The Fourth of July weekend traditionally is a time for revelry, cookouts, swimming parties and fireworks.
But this year we hope it also was a time of reflection, concern and, perhaps, some fireworks of the non-pyrotechnic variety.
Our nation's founders and our own American ancestors understood it should be a time of celebration. The holiday also was meant to be a reminder of the kinds of independence sought on July 4, 1776.
"People willing to trade their freedom for temporary security deserve neither and will lose both," one of the founders, Benjamin Franklin, cautioned. He repeated the warning, sometimes varying his wording, several times during his life.
Regularly, often during periods of armed conflict or the threat of it, we Americans worry about losing various liberties. We focus on freedoms of speech, assembly, religion, privacy, the right to keep and bear arms and similar guarantees we can live our lives as we choose.

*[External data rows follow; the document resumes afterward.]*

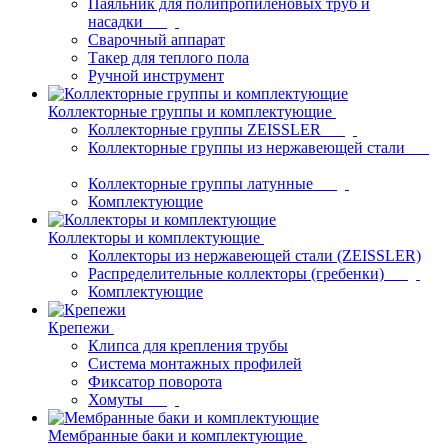
Паяльник для полипропиленовых труб и
насадки
Сварочный аппарат
Такер для теплого пола
Ручной инструмент
Коллекторные группы и комплектующие
Коллекторные группы ZEISSLER
Коллекторные группы из нержавеющей стали
Коллекторные группы латунные
Комплектующие
Коллекторы и комплектующие
Коллекторы из нержавеющей стали (ZEISSLER)
Распределительные коллекторы (гребенки)
Комплектующие
Крепежи
Клипса для крепления трубы
Система монтажных профилей
Фиксатор поворота
Хомуты
Мембранные баки и комплектующие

That is appropriate, especially in view of long-term, accelerating erosion of those liberties. But sometimes we forget the words "security" and "freedom" are relevant in contexts other than protection against armed adversaries.
Franklin understood. It is believed the first time he issued his warning was long before the Revolutionary War, at a time when a tax proposal was being debated in the colonies. He recognized both security and liberty are pocketbook concerns, too.
In part because our culture seems to be strangely antagonistic toward those who are financially successful, we sometimes forget another freedom - to become prosperous and to enjoy the fruits of our labors and, perhaps, good fortune. And we allow ourselves to be deceived into forgetting that schemes to "tax the rich" almost always affect us, too.
Never in our history have we Americans had less control over our own money. Through both direct taxes - such as those the Internal Revenue Service collects discreetly - and indirect ones such as higher prices for health care, food, electricity, gasoline and other necessities, we allow state and federal governments to take enormous sums of our money.
Often, without realizing it, we allow this because we want government to make us feel secure. We do not want to worry about retirement, health care, unemployment and other threats to our ways of life. So we succumb to the politicians' promises to eliminate all our worries - even about who will pay for our contraceptives.
Government promises to make us secure in many other ways, against weather, unscrupulous businesses -even our own failures to safeguard our interests. Every time, it costs us money. Our money.
And often, it limits our other freedoms, ranging from how much water our toilets will use for a flush to whether we will be forced to go against the dictates of our religious faiths.
Our nation's founders wanted independence from a greedy, all-controlling government as well as from one that would not allow us to enjoy other freedoms.
We should celebrate our many successes and our wonderful liberties as Americans. At the same time, however, we should reflect that the founders knew constant vigilance would be critical to ensuring we kept the freedoms they gave us. We should question how much real security government has provided us - and how many precious liberties we have given up in exchange.